Before we go any further, I have a confession to make. When I was a college student, I believe I attended a party with Bernardine Dohrn. This was pre-Weather, when Dohrn was a leader of the Students for a Democratic Society, better known as S.D.S. Some of my friends wanted to meet her because they were interested in establishing an S.D.S. chapter at our campus. I was opposed, under the presumption that S.D.S. meant Students for Decent Styles, a group that had been active in fighting spaghetti-strap dresses at my high school.
 
Still, under the new rules, I believe I may now be held partly responsible for all of Dohrn's misdeeds, including aggravated battery, bail jumping, the Days of Rage and unreadable political tracts.
 
McCain's favorite supporter, Senator Joseph Lieberman, recently called the Obama-Ayers connection "fair game." This reminded me that Lieberman once came to a party at my house. It was years ago, when he was still a Connecticut state senator, and we have already established that state senators will go to anything.
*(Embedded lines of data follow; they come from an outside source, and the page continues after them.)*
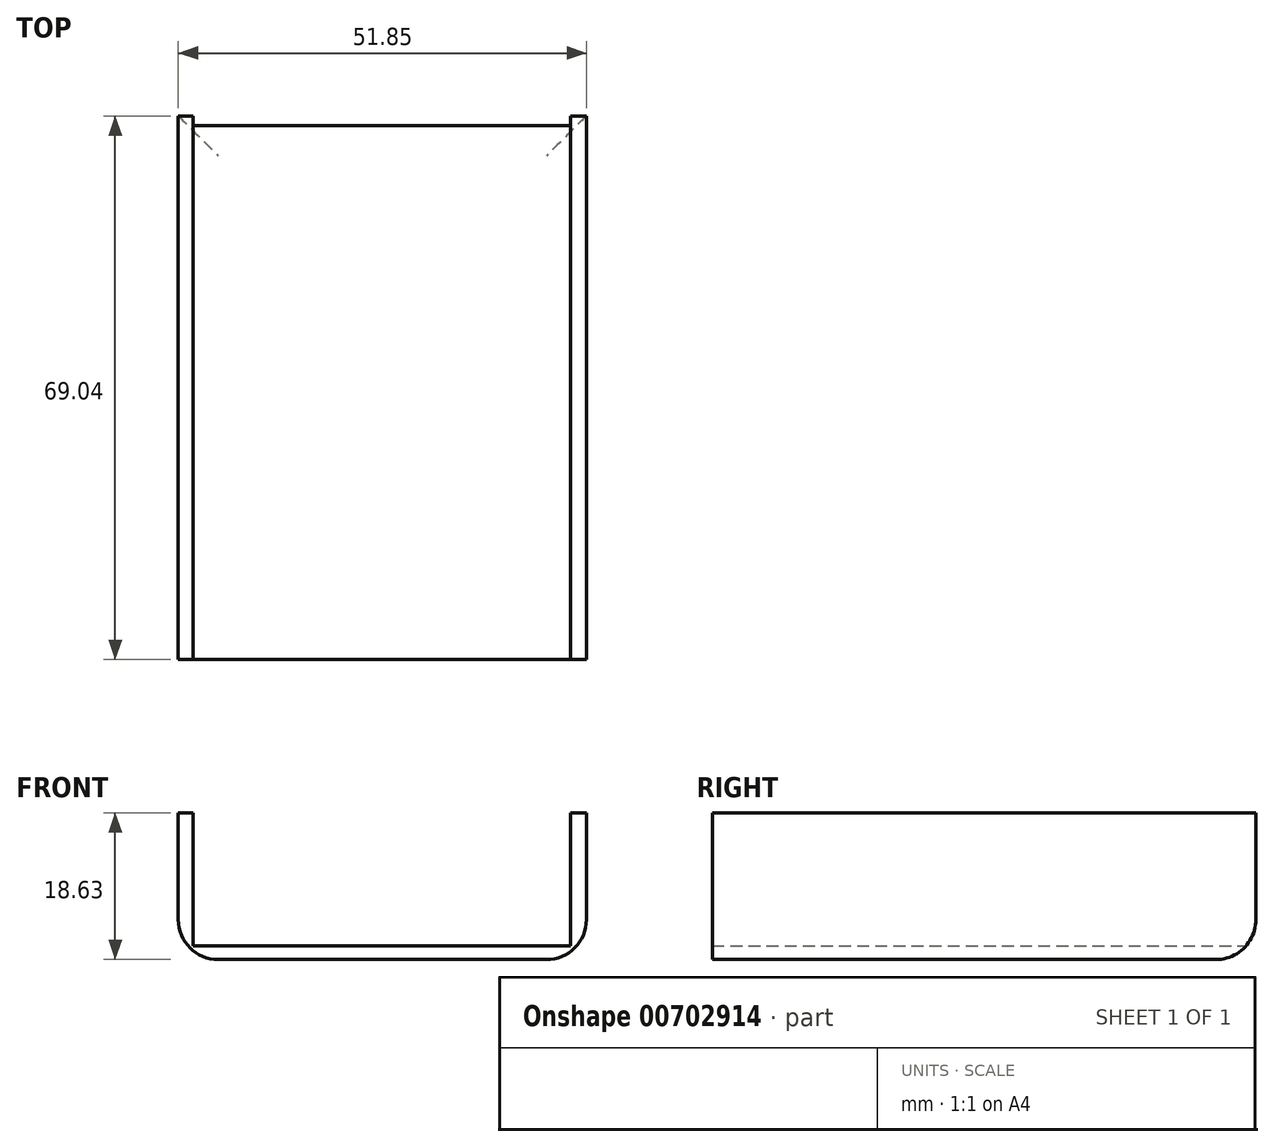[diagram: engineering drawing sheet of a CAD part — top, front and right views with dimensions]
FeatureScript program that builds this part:
annotation { "Feature Type Name" : "Feature", "Feature Type Description" : "" }
export const myFeature = defineFeature(function(context is Context, id is Id, definition is map)
    precondition{}
    {
        {
            var Q0;
            Q0=qCreatedBy(makeId("Front.planeOp"),FACE);
            var sketch = newSketch(context, id + "F0", { "sketchPlane" : qUnion([Q0])});
            skLineSegment(sketch, "E0.bottom", {"start": v(-24.96, -18.63) * mm, "end": v(26.89, -18.63) * mm});
            skLineSegment(sketch, "E0.left", {"start": v(-24.96, -18.63) * mm, "end": v(-24.96, 0) * mm});
            skLineSegment(sketch, "E0.right", {"start": v(26.89, -18.63) * mm, "end": v(26.89, 0) * mm});
            skPoint(sketch, "E0.middle", {"position": v(0, 0) * mm});
            skLineSegment(sketch, "E1", {"start": v(26.89, 0) * mm, "end": v(24.85, 0) * mm});
            skLineSegment(sketch, "E2.bottom", {"start": v(-23.06, -16.88) * mm, "end": v(24.85, -16.88) * mm});
            skLineSegment(sketch, "E2.left", {"start": v(-23.06, -16.88) * mm, "end": v(-23.06, 0) * mm});
            skLineSegment(sketch, "E2.right", {"start": v(24.85, -16.88) * mm, "end": v(24.85, 0) * mm});
            skLineSegment(sketch, "E3.trimOffspring", {"start": v(-23.06, 0) * mm, "end": v(-24.96, 0) * mm});
            skSolve(sketch);
        }
        {
            var Q0;
            Q0 = qSketchRegion(id + "F0", true);
            extrude(context, id + "F1", {"entities" : qUnion([Q0]), "endBound" : BoundingType.SYMMETRIC, "depth" : 69.05 * mm, "offsetDistance" : 25.4 * mm});
        }
        {
            var Q0;
            Q0=makeQuery(id+"F1.opExtrude","SWEPT_EDGE",EDGE,{"disambiguationData":[OSD([sQuery(id+"F0.wireOp",EDGE,"E0.bottom"),sQuery(id+"F0.wireOp",EDGE,"E0.right")])]});
            var Q1;
            Q1=makeQuery(id+"F1.opExtrude","SWEPT_EDGE",EDGE,{"disambiguationData":[OSD([sQuery(id+"F0.wireOp",EDGE,"E0.bottom"),sQuery(id+"F0.wireOp",EDGE,"E0.left")])]});
            var Q2;
            Q2=makeQuery(id+"F1.opExtrude","CAP_EDGE",EDGE,{"disambiguationData":[OSD([sQuery(id+"F0.wireOp",EDGE,"E0.bottom")])],"isStart":true});
            fillet(context, id + "F2", {"entities" : qUnion([Q0, Q1, Q2]), "radius" : 5.08 * mm, "tangentPropagation" : true, "allowEdgeOverflow" : false});
        }
    });
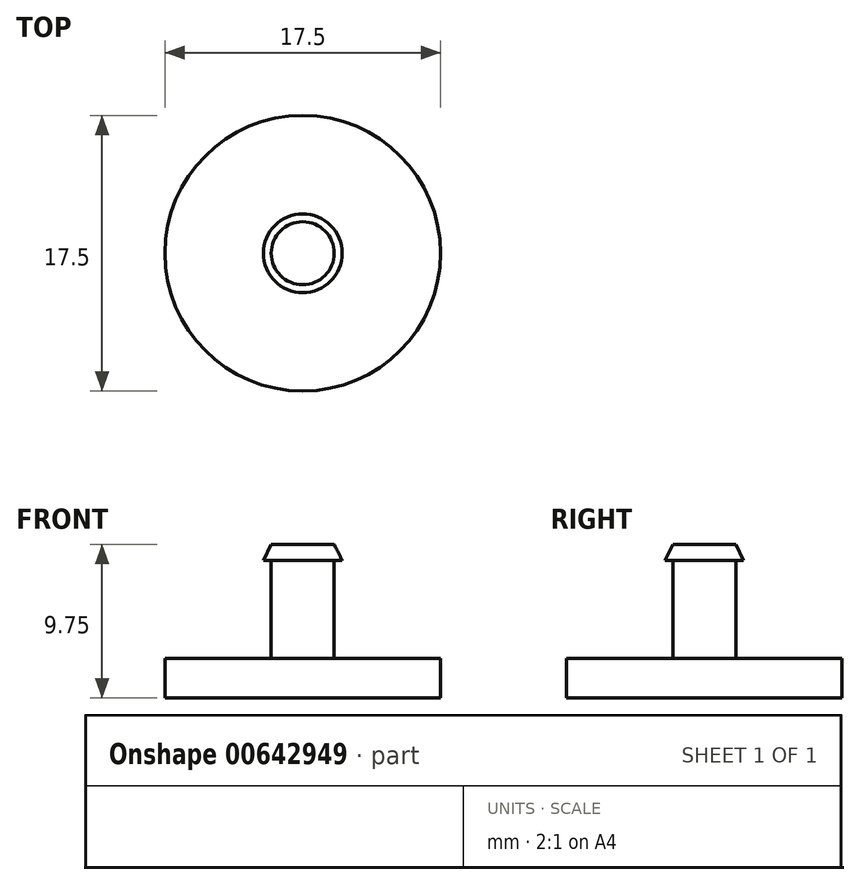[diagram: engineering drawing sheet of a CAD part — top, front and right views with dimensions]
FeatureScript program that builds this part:
annotation { "Feature Type Name" : "Feature", "Feature Type Description" : "" }
export const myFeature = defineFeature(function(context is Context, id is Id, definition is map)
    precondition{}
    {
        {
            var Q0;
            Q0=qCreatedBy(makeId("Top.planeOp"),FACE);
            var sketch = newSketch(context, id + "F0", { "sketchPlane" : qUnion([Q0])});
            skCircle(sketch, "E0", {"center": v(0, 0) * mm, "radius": 8.75 * mm});
            skSolve(sketch);
        }
        {
            var Q0;
            Q0=makeQuery(id+"F0.imprint","IMPRINT",FACE,{"disambiguationData":[TD([[makeQuery(id+"F0.imprint","IMPRINT",EDGE,{"derivedFrom":sQuery(id+"F0.wireOp",EDGE,"E0")}),1.0]])]});
            extrude(context, id + "F1", {"entities" : qUnion([Q0]), "depth" : 2.5 * mm, "offsetDistance" : 25.4 * mm});
        }
        {
            var Q0;
            Q0=makeQuery(id+"F1.opExtrude","CAP_FACE",FACE,{"disambiguationData":[OSD([sQuery(id+"F0.wireOp",EDGE,"E0")])],"isStart":false});
            var sketch = newSketch(context, id + "F2", { "sketchPlane" : qUnion([Q0])});
            skCircle(sketch, "E1", {"center": v(0, 0) * mm, "radius": 2 * mm});
            skSolve(sketch);
        }
        {
            var Q0;
            Q0=makeQuery(id+"F2.imprint","IMPRINT",FACE,{"disambiguationData":[TD([[makeQuery(id+"F2.imprint","IMPRINT",EDGE,{"derivedFrom":sQuery(id+"F2.wireOp",EDGE,"E1")}),1.0]])]});
            extrude(context, id + "F3", {"entities" : qUnion([Q0]), "operationType" : NewBodyOperationType.ADD, "depth" : 6.25 * mm, "offsetDistance" : 25.4 * mm});
        }
        {
            var Q0;
            Q0=makeQuery(id+"F3.opExtrude","CAP_FACE",FACE,{"disambiguationData":[OSD([sQuery(id+"F2.wireOp",EDGE,"E1")])],"isStart":false});
            var sketch = newSketch(context, id + "F4", { "sketchPlane" : qUnion([Q0])});
            skCircle(sketch, "E2", {"center": v(0, 0) * mm, "radius": 2.5 * mm});
            skSolve(sketch);
        }
        {
            var Q0;
            Q0=makeQuery(id+"F4.imprint","IMPRINT",FACE,{"disambiguationData":[TD([[makeQuery(id+"F4.imprint","IMPRINT",EDGE,{"derivedFrom":makeQuery(id+"F3.opExtrude","CAP_EDGE",EDGE,{"disambiguationData":[OSD([sQuery(id+"F2.wireOp",EDGE,"E1")])],"isStart":false})}),1.0]])]});
            cPlane(context, id + "F5", {"entities" : qUnion([Q0]), "cplaneType" : CPlaneType.OFFSET, "offset" : 1 * mm, "width" : 152.4 * mm, "height" : 152.4 * mm});
        }
        {
            var Q0;
            Q0=qCreatedBy(id+"F5.planeOp",FACE);
            var sketch = newSketch(context, id + "F6", { "sketchPlane" : qUnion([Q0])});
            skCircle(sketch, "E3", {"center": v(0, 0) * mm, "radius": 2 * mm});
            skSolve(sketch);
        }
        {
            var Q1;
            Q1 = qSketchRegion(id + "F4", true);
            var Q2;
            Q2 = qSketchRegion(id + "F6", true);
            loft(context, id + "F7", {"operationType" : NewBodyOperationType.ADD, "sheetProfilesArray" : [{ "sheetProfileEntities" : qUnion([Q1]) }, { "sheetProfileEntities" : qUnion([Q2]) }]});
        }
    });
Still, I can't help but feel that I am not only a potential victim of the new guilt-by-association standard, I am also somewhat complicit in establishing it.
 
Obama's retaliation for the Ayers assault has been to remind voters that many years ago McCain was censured in the Senate for his relationship with Charles Keating, the rogue banker whose failed Lincoln Savings and Loan cost the taxpayers $2.6 billion at a time when $2.6 billion was really worth something.
 
When I was a teenager, Keating came to my Catholic girls high school in Cincinnati in his capacity as the founder of Citizens for Decent Literature, an anti-pornography group. His theme was the evil of wearing shorts in the summertime.
 
Keating said he knew a young mother who took her child for a walk while wearing Bermuda shorts. A motorist, overwhelmed with lust at the sight of the back of her uncovered calves, lost control of his car and slammed into them. Everybody was killed, and it was all her fault. We were then asked to sign pledge cards promising to conform to standards of modesty that would have satisfied the Taliban.
 
True, none of this really proves that I was responsible for the banking scandals of the 1980s. But if Barack Obama is responsible for the Weather Underground, and if the mother in Bermuda shorts was responsible for the car crash, I am pretty sure that I am on the hook as well.

Gail Collins joined the New York Times in 1995 as a member of the editorial board and later as an op-ed columnist. In 2001 she became the first woman ever appointed editor of the Times editorial page.